Question 1: I would like to understand the true meaning of axiom two since the left hand side is independent of order and the right hand side depends on the order $A_1, A_2, \cdots$ or better still what is the correct way to define this.

Question 2: Is my definition of a measure correct?

Thanks.

Answer 1

It's actually just as typical to write $$\mu \left(\bigcup_{n \in \mathbb N} A_n \right)=\sum_{n \in \mathbb N} \mu (A_n).$$

The real meaning behind this is the notion of

summing over sets: Let $S$ be a set, and let $f:S \to [0,\infty]$ be a function, then we can formally define

$$\sum_{s \in S} := \sup\{f(s_1)+...+f(s_n) : n \in \mathbb N\}$$

(or alternatively, that $\{s_1,...,s_n\}$ is a countable subset of $s$, so we are taking a supremum over all partial sums.

This is known as countable additivity, but the index set is countable countable in the definition, to see why, perhaps see the definition of a $\sigma$-algebra.

Also note that this would be a poorly defined "sum" if we allowed negative terms, since conditionally convergent sums depend on the way we choose subsets. Here is a quick proof that it does not matter which notion you prefer:

Let $f$ be as before. It is clear that $$\sum_{n \in \mathbb N}f(n) \geq \sum_{n=1}^{N} f(n)$$

for all $N \in \mathbb N$, so we have that $$\sum_{n \in \mathbb N}f(n) \geq \sum_{n=1}^{\infty} f(n).$$

On the other hand, let $\{n_1,..,n_k\}$ be a finite set. Choose $N$ to be larger than any integer in this set. Then

$$f(n_1)+\dots f(n_k) \leq \sum_{n=1}^{N} f(n) \leq \sum_{n=1}^{\infty} f(n)$$

for all finite subsets, implying the reverse inequality.

Answer 2

Answer 1. As all term in the series of right is no-negative, the order of the sum don't change the series value.

Answer 2. It's correct.
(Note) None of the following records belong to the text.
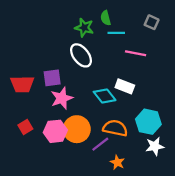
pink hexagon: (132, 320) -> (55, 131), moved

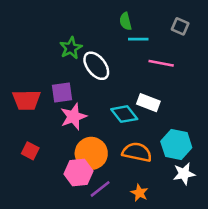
green star: (84, 28) -> (71, 48), moved, turned 30
red square: (25, 127) -> (30, 151), turned -32
pink hexagon: (55, 131) -> (79, 172), moved
purple line: (100, 144) -> (100, 189), moved

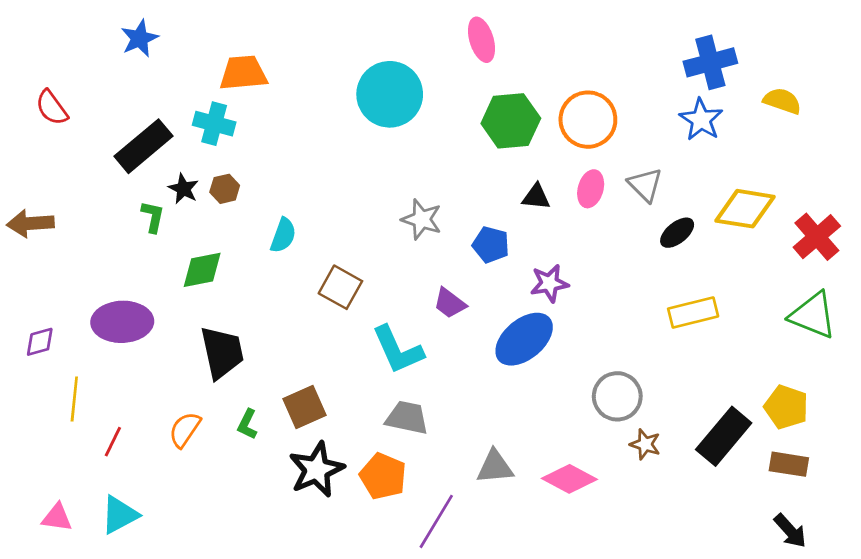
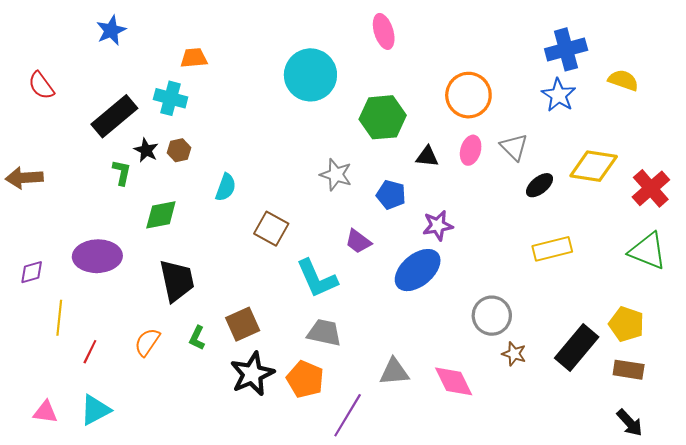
orange trapezoid: (243, 73) -> (194, 58), size x0.7
green hexagon: (511, 121) -> (383, 117), moved
pink diamond: (569, 479) -> (454, 381), turned 36

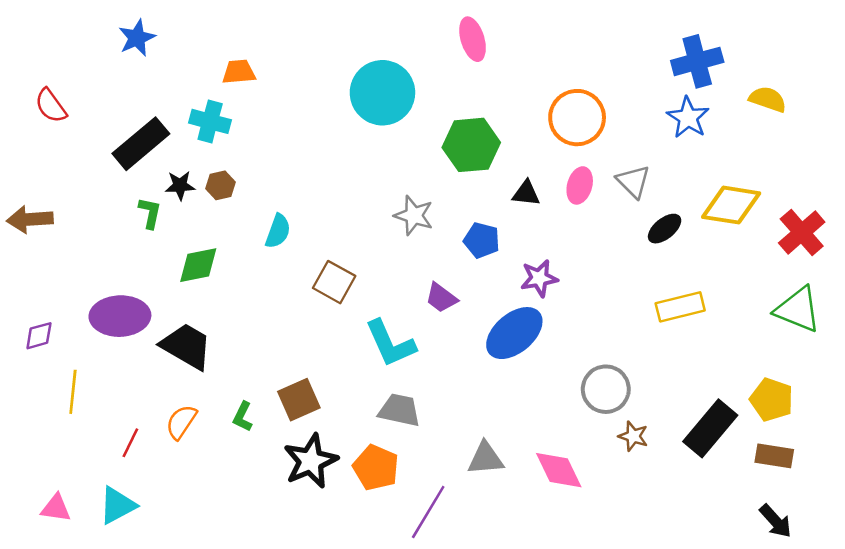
black star: (146, 150) -> (180, 185), turned -30
black trapezoid: (177, 281) -> (187, 346), moved, turned -48
red line: (90, 352) -> (130, 443), moved

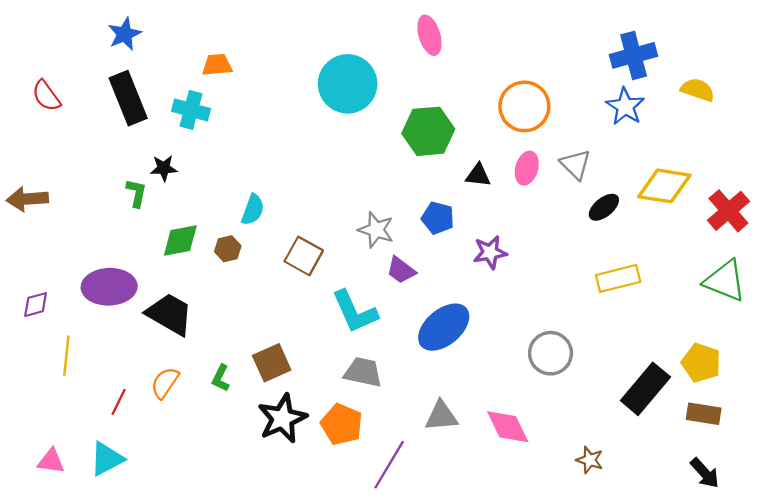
black rectangle: (141, 144) -> (128, 98), moved, turned -72
brown hexagon: (221, 185) -> (228, 249), moved
gray star: (414, 215) -> (376, 230), moved
blue ellipse: (514, 333) -> (444, 327), moved
brown star: (633, 436) -> (590, 460), moved

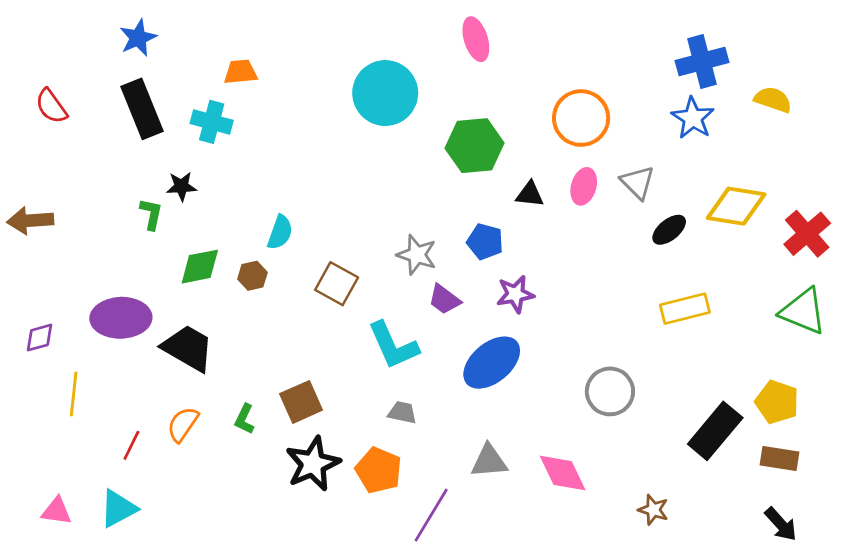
purple star: (490, 252) -> (515, 294), moved
gray trapezoid: (363, 372) -> (402, 412), size x0.7

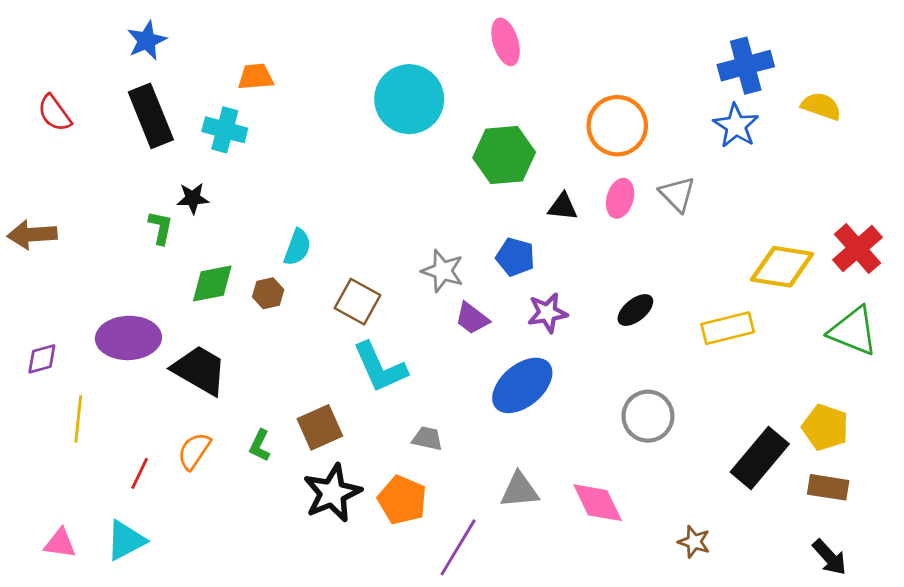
yellow diamond: (736, 206) -> (782, 267), moved
black ellipse: (669, 230) -> (635, 310), moved
cyan L-shape: (393, 345) -> (380, 367), moved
However you can define a measure in something smaller than a measurable space, (e.g. $\mathcal{H}$ being a Algebra instead a $\sigma$-algebra) and the second property would say: $$\lbrace A_i\rbrace_{i=1}^{\infty}\subset\mathcal{H}\land\bigcup_{i=1}^{\infty}A_i\in\mathcal{H}\implies\mu\left(\bigcup_{i=1}^{\infty}A_i\right)=\sum_{i=1}^{\infty}\mu(A_i)$$